For now, I want to share some observations.
When I was researching for the previous blog post about the cost to consumers, I spent a great deal of time staring at a map of South Carolina and really trying to understand who are the people most impacted. The Santee Cooper direct and indirect customers are at the greatest risk. They are shown in light and dark green and along the coast. Who are they? What are their needs? How prepared and capable might they be to withstand a $49,000 hit?
This past Saturday while volunteering with my son at the South Carolina Food Bank, I got a glimpse. Our leader was wearing a t-shirt with ten red applies depicting their service areas along South Carolina’s coast. The food bank delivers 28 million pounds annually to these communities.

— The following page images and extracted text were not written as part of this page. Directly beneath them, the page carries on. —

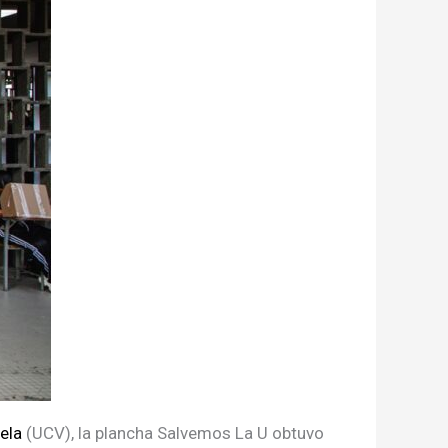
ela
(UCV), la plancha Salvemos La U obtuvo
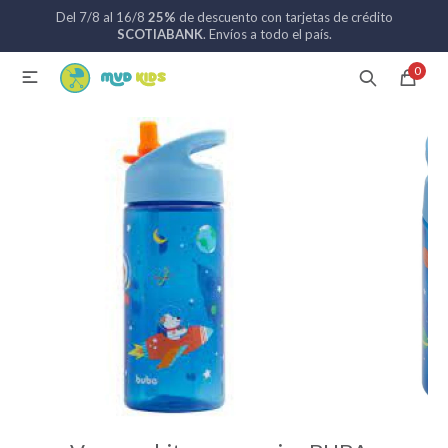
Del 7/8 al 16/8
25%
de descuento con tarjetas de crédito
MI CUENTA
SCOTIABANK
. Envíos a todo el país.
0

Catálogo
Nuevos ingresos
094 742 711
Coches de bebé
Sillas de auto
Lactancia
Baño
Alimentación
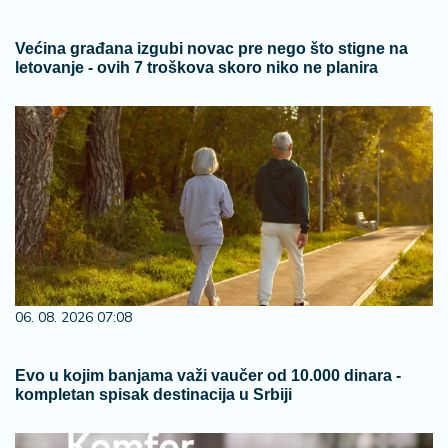
Većina građana izgubi novac pre nego što stigne na
letovanje - ovih 7 troškova skoro niko ne planira
06. 08. 2026 07:08
Evo u kojim banjama važi vaučer od 10.000 dinara -
kompletan spisak destinacija u Srbiji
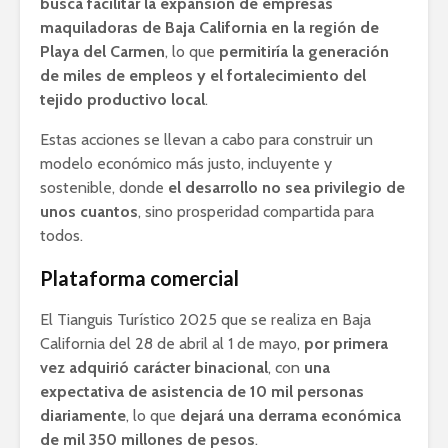
busca facilitar la expansión de empresas
maquiladoras de Baja California en la región de
Playa del Carmen
, lo que
permitiría la generación
de miles de empleos y el fortalecimiento del
tejido productivo local
.
Estas acciones se llevan a cabo para construir un
modelo económico más justo, incluyente y
sostenible, donde
el desarrollo no sea privilegio de
unos cuantos
, sino prosperidad compartida para
todos.
Plataforma comercial
El Tianguis Turístico 2025 que se realiza en Baja
California del 28 de abril al 1 de mayo,
por primera
vez adquirió carácter binacional
, con
una
expectativa de asistencia de 10 mil personas
diariamente
, lo que
dejará una derrama económica
de mil 350 millones de pesos
.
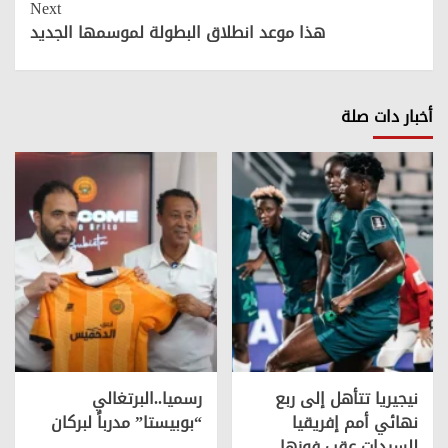
Next
هذا موعد انطلاق البطولة لموسمها الجديد
أخبار دات صلة
نيجيريا تتأهل إلى ربع
رسميا..البرتغالي
نهائي أمم إفريقيا
“بوبيستا” مدرباً لبركان
للسيدات عقب فوزها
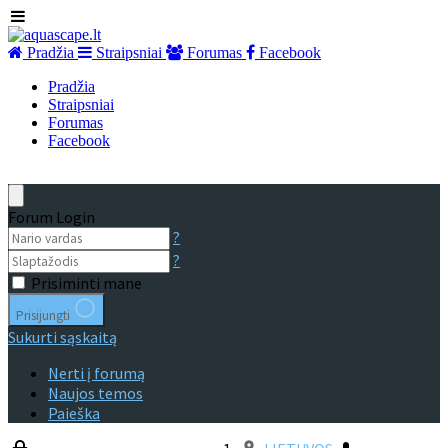
Pradžia
Straipsniai
Forumas
Facebook
Pradžia
Straipsniai
Forumas
Facebook
Forum Login
?
?
Prisiminti mane
Prisijungti
Sukurti sąskaitą
Nerti į forumą
Naujos temos
Paieška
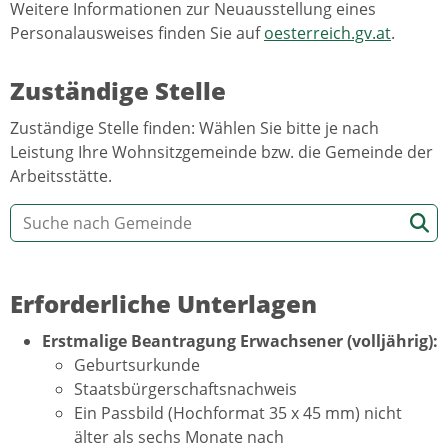
Weitere Informationen zur Neuausstellung eines
Personalausweises finden Sie auf
oesterreich.gv.at
.
Zuständige Stelle
Zuständige Stelle finden: Wählen Sie bitte je nach
Leistung Ihre Wohnsitzgemeinde bzw. die Gemeinde der
Arbeitsstätte.
Erforderliche Unterlagen
Erstmalige Beantragung Erwachsener (volljährig)
:
Geburtsurkunde
Staatsbürgerschaftsnachweis
Ein Passbild (Hochformat 35 x 45 mm) nicht
älter als sechs Monate nach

This week, over fifty volunteers managed numerous tasks like stuffing backpacks and delivery boxes, labeling, and sorting. My son and I were placed in a group with nine others. Our assignment was to work through four huge bins of canned vegetables which had recently been collected from grocery stores. Our task was to clean the cans, ensure they were all vegetables, check expiration dates, and make certain that any dents in the can were not too great to obstruct the opening of the can. Then we sorted them into F2E and non. F2E stands for Foods to Encourage which is a program of Feeding America.org to encourage healthy food options. When it comes to canned vegetables 230 grams of sodium is the dividing line. All cans with a sodium content 230 and below went to a F2E box and anything above went to a general vegetables box. When a box is filled with 30 to 35 pounds, we seal it, label it, and stack it onto palettes of 16 boxes. Did you know that hearts of palm are filled with salt? 940 grams worth!
Seeing all the hard work and leaving with a slightly sore back, I smiled to think that our little group served to feed roughly 28 families for the coming weeks. I thought about the $1,292 extra already struggling families will be paying each year in order to keep their electric bill paid. I recognized that if I have $107 less per month to pay my Costco grocery bill, having a few 35 pound boxes of vegetables might mitigate that gap. I wondered how many more people will need to be served by the Lowcountry Food Bank? How many more volunteers will need to step up? Then I wondered the real question which was to question my logic. Why is it that the South Carolina legislature allows such a burden on individuals and requires clean up for mistakes to be placed on non-profits? I am hopeful that they are asking themselves this same question as I note that a committee of lawmakers met this week with representatives from Santee Cooper.